╭─ LISTED RECORDS
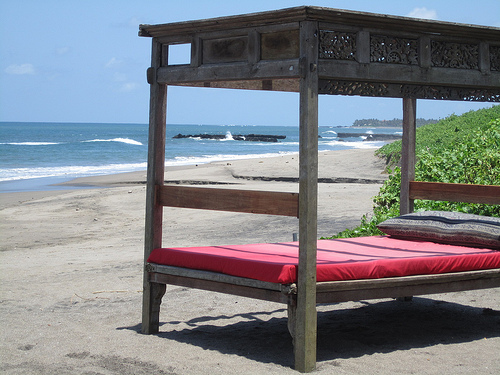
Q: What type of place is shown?
A: It is a beach.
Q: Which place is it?
A: It is a beach.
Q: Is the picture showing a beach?
A: Yes, it is showing a beach.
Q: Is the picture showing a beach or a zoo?
A: It is showing a beach.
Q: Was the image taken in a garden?
A: No, the picture was taken in a beach.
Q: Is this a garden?
A: No, it is a beach.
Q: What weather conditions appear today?
A: It is clear.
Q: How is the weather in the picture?
A: It is clear.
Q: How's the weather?
A: It is clear.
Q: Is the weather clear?
A: Yes, it is clear.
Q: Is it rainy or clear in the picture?
A: It is clear.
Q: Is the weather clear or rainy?
A: It is clear.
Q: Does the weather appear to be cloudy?
A: No, it is clear.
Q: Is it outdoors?
A: Yes, it is outdoors.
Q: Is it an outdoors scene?
A: Yes, it is outdoors.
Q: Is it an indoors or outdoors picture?
A: It is outdoors.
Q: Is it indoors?
A: No, it is outdoors.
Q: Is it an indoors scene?
A: No, it is outdoors.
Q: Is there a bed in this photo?
A: Yes, there is a bed.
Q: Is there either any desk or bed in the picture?
A: Yes, there is a bed.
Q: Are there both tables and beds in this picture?
A: No, there is a bed but no tables.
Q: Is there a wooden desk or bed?
A: Yes, there is a wood bed.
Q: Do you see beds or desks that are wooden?
A: Yes, the bed is wooden.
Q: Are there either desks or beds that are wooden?
A: Yes, the bed is wooden.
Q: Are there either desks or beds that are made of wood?
A: Yes, the bed is made of wood.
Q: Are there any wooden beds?
A: Yes, there is a wood bed.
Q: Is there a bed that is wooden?
A: Yes, there is a bed that is wooden.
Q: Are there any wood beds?
A: Yes, there is a bed that is made of wood.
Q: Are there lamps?
A: No, there are no lamps.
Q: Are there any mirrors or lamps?
A: No, there are no lamps or mirrors.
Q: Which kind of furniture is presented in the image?
A: The furniture is a bed.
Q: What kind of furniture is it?
A: The piece of furniture is a bed.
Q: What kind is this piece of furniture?
A: This is a bed.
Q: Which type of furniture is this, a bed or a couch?
A: This is a bed.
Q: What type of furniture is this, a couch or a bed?
A: This is a bed.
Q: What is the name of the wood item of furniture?
A: The piece of furniture is a bed.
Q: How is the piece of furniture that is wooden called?
A: The piece of furniture is a bed.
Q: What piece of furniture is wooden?
A: The piece of furniture is a bed.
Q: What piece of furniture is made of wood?
A: The piece of furniture is a bed.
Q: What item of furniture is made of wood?
A: The piece of furniture is a bed.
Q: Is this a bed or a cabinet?
A: This is a bed.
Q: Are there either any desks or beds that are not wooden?
A: No, there is a bed but it is wooden.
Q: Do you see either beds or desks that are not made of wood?
A: No, there is a bed but it is made of wood.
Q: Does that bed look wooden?
A: Yes, the bed is wooden.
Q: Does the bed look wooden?
A: Yes, the bed is wooden.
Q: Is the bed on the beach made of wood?
A: Yes, the bed is made of wood.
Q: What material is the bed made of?
A: The bed is made of wood.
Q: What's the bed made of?
A: The bed is made of wood.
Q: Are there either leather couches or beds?
A: No, there is a bed but it is wooden.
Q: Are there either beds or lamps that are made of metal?
A: No, there is a bed but it is made of wood.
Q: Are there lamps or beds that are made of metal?
A: No, there is a bed but it is made of wood.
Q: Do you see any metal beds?
A: No, there is a bed but it is made of wood.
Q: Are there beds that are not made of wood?
A: No, there is a bed but it is made of wood.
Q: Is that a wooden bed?
A: Yes, that is a wooden bed.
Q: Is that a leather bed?
A: No, that is a wooden bed.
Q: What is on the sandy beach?
A: The bed is on the beach.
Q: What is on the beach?
A: The bed is on the beach.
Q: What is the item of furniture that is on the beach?
A: The piece of furniture is a bed.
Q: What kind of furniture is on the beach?
A: The piece of furniture is a bed.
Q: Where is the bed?
A: The bed is on the beach.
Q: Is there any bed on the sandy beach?
A: Yes, there is a bed on the beach.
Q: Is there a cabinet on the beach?
A: No, there is a bed on the beach.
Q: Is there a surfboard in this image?
A: No, there are no surfboards.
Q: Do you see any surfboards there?
A: No, there are no surfboards.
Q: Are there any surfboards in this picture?
A: No, there are no surfboards.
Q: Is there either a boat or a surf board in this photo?
A: No, there are no surfboards or boats.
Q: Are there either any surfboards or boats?
A: No, there are no surfboards or boats.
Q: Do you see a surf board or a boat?
A: No, there are no surfboards or boats.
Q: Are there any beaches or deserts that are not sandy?
A: No, there is a beach but it is sandy.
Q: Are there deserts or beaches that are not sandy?
A: No, there is a beach but it is sandy.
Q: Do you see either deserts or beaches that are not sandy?
A: No, there is a beach but it is sandy.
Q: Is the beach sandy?
A: Yes, the beach is sandy.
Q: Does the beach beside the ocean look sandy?
A: Yes, the beach is sandy.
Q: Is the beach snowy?
A: No, the beach is sandy.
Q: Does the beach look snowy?
A: No, the beach is sandy.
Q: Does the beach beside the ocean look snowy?
A: No, the beach is sandy.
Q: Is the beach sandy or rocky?
A: The beach is sandy.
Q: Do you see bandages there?
A: No, there are no bandages.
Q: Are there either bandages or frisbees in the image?
A: No, there are no bandages or frisbees.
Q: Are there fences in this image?
A: No, there are no fences.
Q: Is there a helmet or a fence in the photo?
A: No, there are no fences or helmets.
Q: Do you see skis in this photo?
A: No, there are no skis.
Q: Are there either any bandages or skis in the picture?
A: No, there are no skis or bandages.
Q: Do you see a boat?
A: No, there are no boats.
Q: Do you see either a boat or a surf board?
A: No, there are no boats or surfboards.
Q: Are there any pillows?
A: Yes, there is a pillow.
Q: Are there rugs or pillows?
A: Yes, there is a pillow.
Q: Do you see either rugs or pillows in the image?
A: Yes, there is a pillow.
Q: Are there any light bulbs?
A: No, there are no light bulbs.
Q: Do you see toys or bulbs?
A: No, there are no bulbs or toys.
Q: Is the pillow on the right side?
A: Yes, the pillow is on the right of the image.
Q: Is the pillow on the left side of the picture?
A: No, the pillow is on the right of the image.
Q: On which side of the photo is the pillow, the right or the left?
A: The pillow is on the right of the image.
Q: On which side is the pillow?
A: The pillow is on the right of the image.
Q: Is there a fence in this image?
A: No, there are no fences.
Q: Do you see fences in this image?
A: No, there are no fences.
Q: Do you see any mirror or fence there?
A: No, there are no fences or mirrors.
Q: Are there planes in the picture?
A: No, there are no planes.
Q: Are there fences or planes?
A: No, there are no planes or fences.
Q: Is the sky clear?
A: Yes, the sky is clear.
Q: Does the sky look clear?
A: Yes, the sky is clear.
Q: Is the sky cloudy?
A: No, the sky is clear.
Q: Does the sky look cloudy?
A: No, the sky is clear.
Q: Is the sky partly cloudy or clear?
A: The sky is clear.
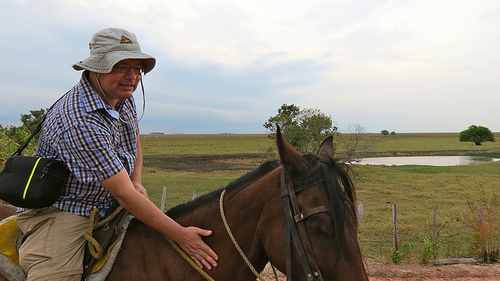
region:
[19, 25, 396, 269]
a man riding a horse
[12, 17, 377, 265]
a man petting a horse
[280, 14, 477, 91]
thick white clouds in the sky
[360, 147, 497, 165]
a small pond in a field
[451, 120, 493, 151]
a trees nest to the pond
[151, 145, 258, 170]
a patch of back dirt in the field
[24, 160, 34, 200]
a yellow stripe on a black bag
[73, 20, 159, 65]
a tan hat on head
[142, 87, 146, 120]
a hat strap dangling down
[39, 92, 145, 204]
a blue and yellow plaid shirt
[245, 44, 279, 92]
part of a cloud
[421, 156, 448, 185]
╰─
EXERCISE: Reproduce all the items above word for word, but leave the pictures out.

THE RESULT:
Q: What type of place is shown?
A: It is a beach.
Q: Which place is it?
A: It is a beach.
Q: Is the picture showing a beach?
A: Yes, it is showing a beach.
Q: Is the picture showing a beach or a zoo?
A: It is showing a beach.
Q: Was the image taken in a garden?
A: No, the picture was taken in a beach.
Q: Is this a garden?
A: No, it is a beach.
Q: What weather conditions appear today?
A: It is clear.
Q: How is the weather in the picture?
A: It is clear.
Q: How's the weather?
A: It is clear.
Q: Is the weather clear?
A: Yes, it is clear.
Q: Is it rainy or clear in the picture?
A: It is clear.
Q: Is the weather clear or rainy?
A: It is clear.
Q: Does the weather appear to be cloudy?
A: No, it is clear.
Q: Is it outdoors?
A: Yes, it is outdoors.
Q: Is it an outdoors scene?
A: Yes, it is outdoors.
Q: Is it an indoors or outdoors picture?
A: It is outdoors.
Q: Is it indoors?
A: No, it is outdoors.
Q: Is it an indoors scene?
A: No, it is outdoors.
Q: Is there a bed in this photo?
A: Yes, there is a bed.
Q: Is there either any desk or bed in the picture?
A: Yes, there is a bed.
Q: Are there both tables and beds in this picture?
A: No, there is a bed but no tables.
Q: Is there a wooden desk or bed?
A: Yes, there is a wood bed.
Q: Do you see beds or desks that are wooden?
A: Yes, the bed is wooden.
Q: Are there either desks or beds that are wooden?
A: Yes, the bed is wooden.
Q: Are there either desks or beds that are made of wood?
A: Yes, the bed is made of wood.
Q: Are there any wooden beds?
A: Yes, there is a wood bed.
Q: Is there a bed that is wooden?
A: Yes, there is a bed that is wooden.
Q: Are there any wood beds?
A: Yes, there is a bed that is made of wood.
Q: Are there lamps?
A: No, there are no lamps.
Q: Are there any mirrors or lamps?
A: No, there are no lamps or mirrors.
Q: Which kind of furniture is presented in the image?
A: The furniture is a bed.
Q: What kind of furniture is it?
A: The piece of furniture is a bed.
Q: What kind is this piece of furniture?
A: This is a bed.
Q: Which type of furniture is this, a bed or a couch?
A: This is a bed.
Q: What type of furniture is this, a couch or a bed?
A: This is a bed.
Q: What is the name of the wood item of furniture?
A: The piece of furniture is a bed.
Q: How is the piece of furniture that is wooden called?
A: The piece of furniture is a bed.
Q: What piece of furniture is wooden?
A: The piece of furniture is a bed.
Q: What piece of furniture is made of wood?
A: The piece of furniture is a bed.
Q: What item of furniture is made of wood?
A: The piece of furniture is a bed.
Q: Is this a bed or a cabinet?
A: This is a bed.
Q: Are there either any desks or beds that are not wooden?
A: No, there is a bed but it is wooden.
Q: Do you see either beds or desks that are not made of wood?
A: No, there is a bed but it is made of wood.
Q: Does that bed look wooden?
A: Yes, the bed is wooden.
Q: Does the bed look wooden?
A: Yes, the bed is wooden.
Q: Is the bed on the beach made of wood?
A: Yes, the bed is made of wood.
Q: What material is the bed made of?
A: The bed is made of wood.
Q: What's the bed made of?
A: The bed is made of wood.
Q: Are there either leather couches or beds?
A: No, there is a bed but it is wooden.
Q: Are there either beds or lamps that are made of metal?
A: No, there is a bed but it is made of wood.
Q: Are there lamps or beds that are made of metal?
A: No, there is a bed but it is made of wood.
Q: Do you see any metal beds?
A: No, there is a bed but it is made of wood.
Q: Are there beds that are not made of wood?
A: No, there is a bed but it is made of wood.
Q: Is that a wooden bed?
A: Yes, that is a wooden bed.
Q: Is that a leather bed?
A: No, that is a wooden bed.
Q: What is on the sandy beach?
A: The bed is on the beach.
Q: What is on the beach?
A: The bed is on the beach.
Q: What is the item of furniture that is on the beach?
A: The piece of furniture is a bed.
Q: What kind of furniture is on the beach?
A: The piece of furniture is a bed.
Q: Where is the bed?
A: The bed is on the beach.
Q: Is there any bed on the sandy beach?
A: Yes, there is a bed on the beach.
Q: Is there a cabinet on the beach?
A: No, there is a bed on the beach.
Q: Is there a surfboard in this image?
A: No, there are no surfboards.
Q: Do you see any surfboards there?
A: No, there are no surfboards.
Q: Are there any surfboards in this picture?
A: No, there are no surfboards.
Q: Is there either a boat or a surf board in this photo?
A: No, there are no surfboards or boats.
Q: Are there either any surfboards or boats?
A: No, there are no surfboards or boats.
Q: Do you see a surf board or a boat?
A: No, there are no surfboards or boats.
Q: Are there any beaches or deserts that are not sandy?
A: No, there is a beach but it is sandy.
Q: Are there deserts or beaches that are not sandy?
A: No, there is a beach but it is sandy.
Q: Do you see either deserts or beaches that are not sandy?
A: No, there is a beach but it is sandy.
Q: Is the beach sandy?
A: Yes, the beach is sandy.
Q: Does the beach beside the ocean look sandy?
A: Yes, the beach is sandy.
Q: Is the beach snowy?
A: No, the beach is sandy.
Q: Does the beach look snowy?
A: No, the beach is sandy.
Q: Does the beach beside the ocean look snowy?
A: No, the beach is sandy.
Q: Is the beach sandy or rocky?
A: The beach is sandy.
Q: Do you see bandages there?
A: No, there are no bandages.
Q: Are there either bandages or frisbees in the image?
A: No, there are no bandages or frisbees.
Q: Are there fences in this image?
A: No, there are no fences.
Q: Is there a helmet or a fence in the photo?
A: No, there are no fences or helmets.
Q: Do you see skis in this photo?
A: No, there are no skis.
Q: Are there either any bandages or skis in the picture?
A: No, there are no skis or bandages.
Q: Do you see a boat?
A: No, there are no boats.
Q: Do you see either a boat or a surf board?
A: No, there are no boats or surfboards.
Q: Are there any pillows?
A: Yes, there is a pillow.
Q: Are there rugs or pillows?
A: Yes, there is a pillow.
Q: Do you see either rugs or pillows in the image?
A: Yes, there is a pillow.
Q: Are there any light bulbs?
A: No, there are no light bulbs.
Q: Do you see toys or bulbs?
A: No, there are no bulbs or toys.
Q: Is the pillow on the right side?
A: Yes, the pillow is on the right of the image.
Q: Is the pillow on the left side of the picture?
A: No, the pillow is on the right of the image.
Q: On which side of the photo is the pillow, the right or the left?
A: The pillow is on the right of the image.
Q: On which side is the pillow?
A: The pillow is on the right of the image.
Q: Is there a fence in this image?
A: No, there are no fences.
Q: Do you see fences in this image?
A: No, there are no fences.
Q: Do you see any mirror or fence there?
A: No, there are no fences or mirrors.
Q: Are there planes in the picture?
A: No, there are no planes.
Q: Are there fences or planes?
A: No, there are no planes or fences.
Q: Is the sky clear?
A: Yes, the sky is clear.
Q: Does the sky look clear?
A: Yes, the sky is clear.
Q: Is the sky cloudy?
A: No, the sky is clear.
Q: Does the sky look cloudy?
A: No, the sky is clear.
Q: Is the sky partly cloudy or clear?
A: The sky is clear.
region:
[19, 25, 396, 269]
a man riding a horse
[12, 17, 377, 265]
a man petting a horse
[280, 14, 477, 91]
thick white clouds in the sky
[360, 147, 497, 165]
a small pond in a field
[451, 120, 493, 151]
a trees nest to the pond
[151, 145, 258, 170]
a patch of back dirt in the field
[24, 160, 34, 200]
a yellow stripe on a black bag
[73, 20, 159, 65]
a tan hat on head
[142, 87, 146, 120]
a hat strap dangling down
[39, 92, 145, 204]
a blue and yellow plaid shirt
[245, 44, 279, 92]
part of a cloud
[421, 156, 448, 185]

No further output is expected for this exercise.